Overall, each DBMS is unique, with components specific to its design and needs. Broadly speaking, though, they all share the following components:
- Precompiler: This component extracts and separates individual language statements embedded in applications based on the user query, which is usually in a language like SQL, before handing them off to the parser.
- Parser: Processes and validates the syntax of the user query, generating an intermediate parse tree.
- Authorization Control: Verifies the user's permissions to ensure that only authorized actions are performed.
- Query Processor: Converts the user query into a logical execution plan before optimizing it.
- Integrity Checker: Validates that the data meets all the constraints defined on the database while the query executes its statements.
- Optimizer: Analyzes and rewrites the execution plan to choose the most efficient execution strategy.
- Executable Code Generation: Transforms the optimized execution plan into specific calls to the storage engine API.

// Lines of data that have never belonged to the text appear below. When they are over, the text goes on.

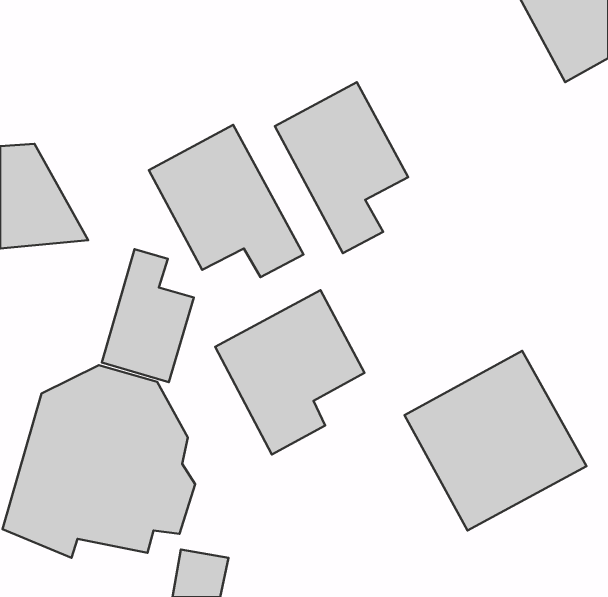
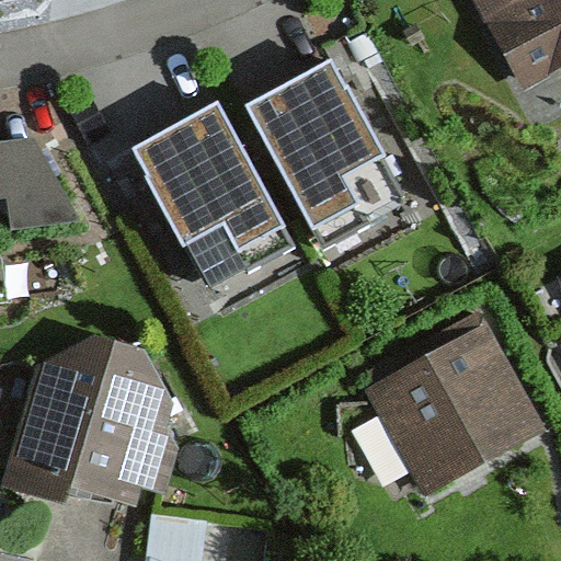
building: [102,249,194,382] -> none
building: [215,290,365,454] -> none

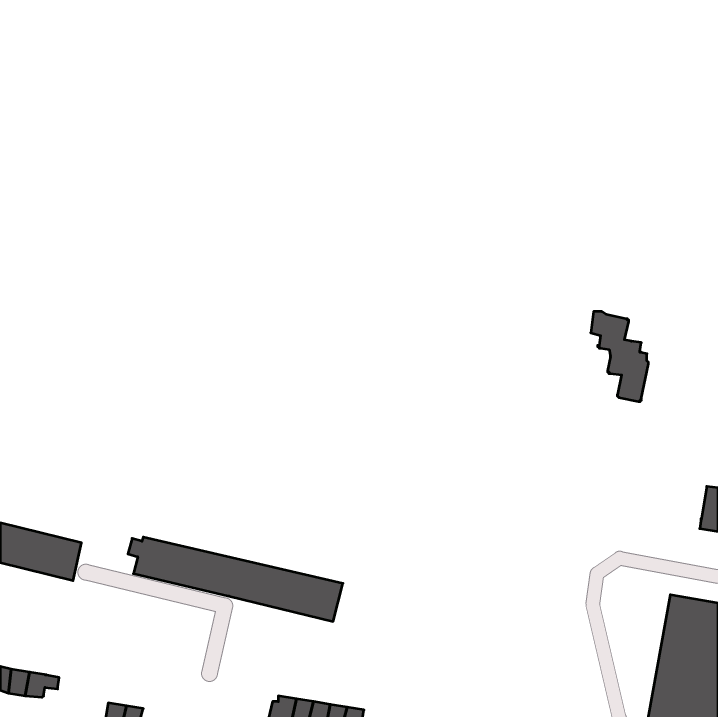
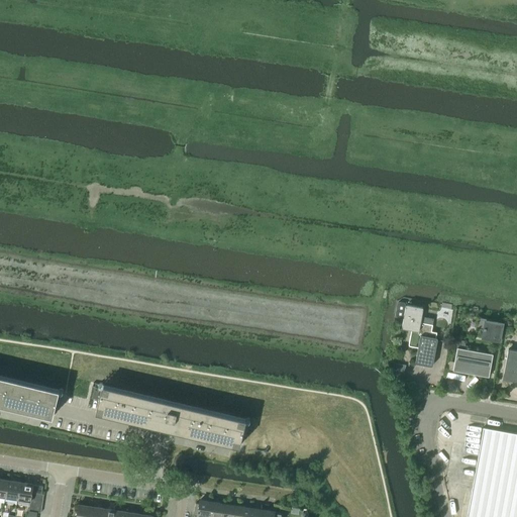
building: [591,312,648,402] -> [396,303,437,368]
building: none -> [476,318,503,341]
building: none -> [452,340,493,378]

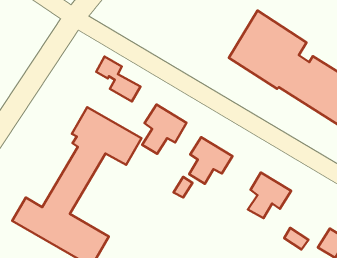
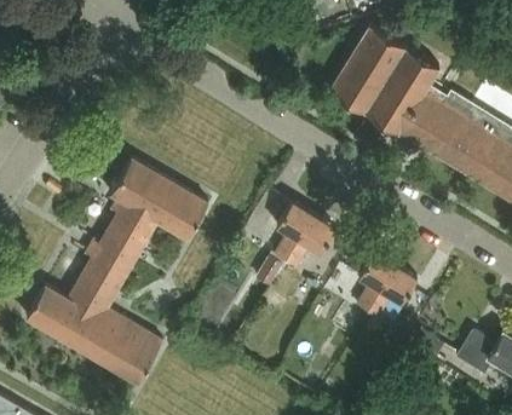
building: [96,56,140,101] -> none
building: [142,104,187,154] -> none

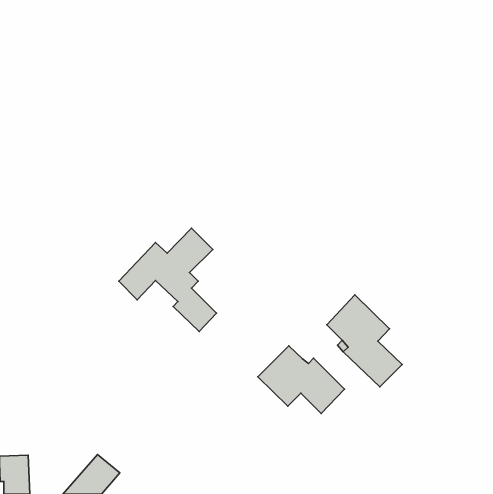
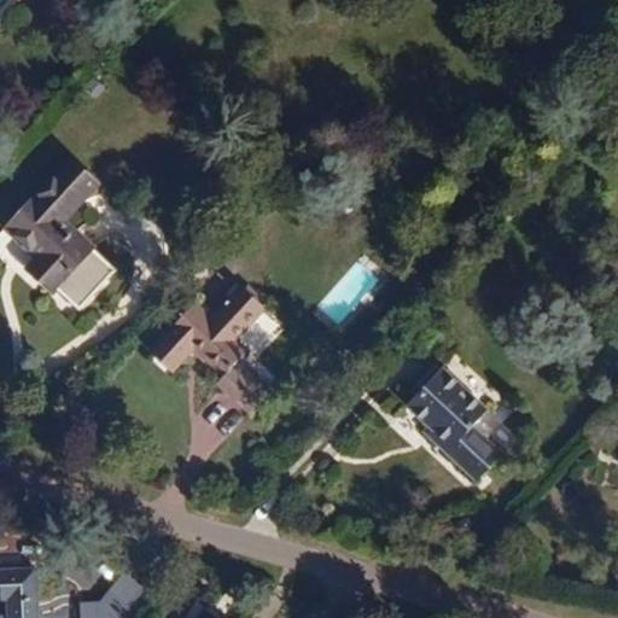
building: none -> [5,159,117,309]
building: [258,346,344,413] -> none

- Transaction Manager: Coordinates the start, commit, or rollback of transaction operations to ensure atomicity and isolation.
- Log (Transaction Record): Sequentially records all modifications to ensure durability and recovery support.
- Recovery Manager: Uses the log to restore the database to a consistent state after failures.
- Dictionary Manager (Catalog): Maintains and queries the metadata (schemas, statistics, permissions) of the database.
- Data Manager: Implements the physical storage data structures and the operations for accessing data.
- I/O Processor: Manages reading and writing of data to disk, that is, persistent memory.
- Result Generator: Formats and sends the result sets (queried data) to the user or the application layer.
Finally, although most databases rely on a DBMS, this is not always the case. For technical or performance reasons, implementing a custom database from scratch may work better for some teams than using a common DBMS-based solution. So a DBMS is not necessary for a database to exist, though it’s present in the vast majority of databases because of its inherent benefits.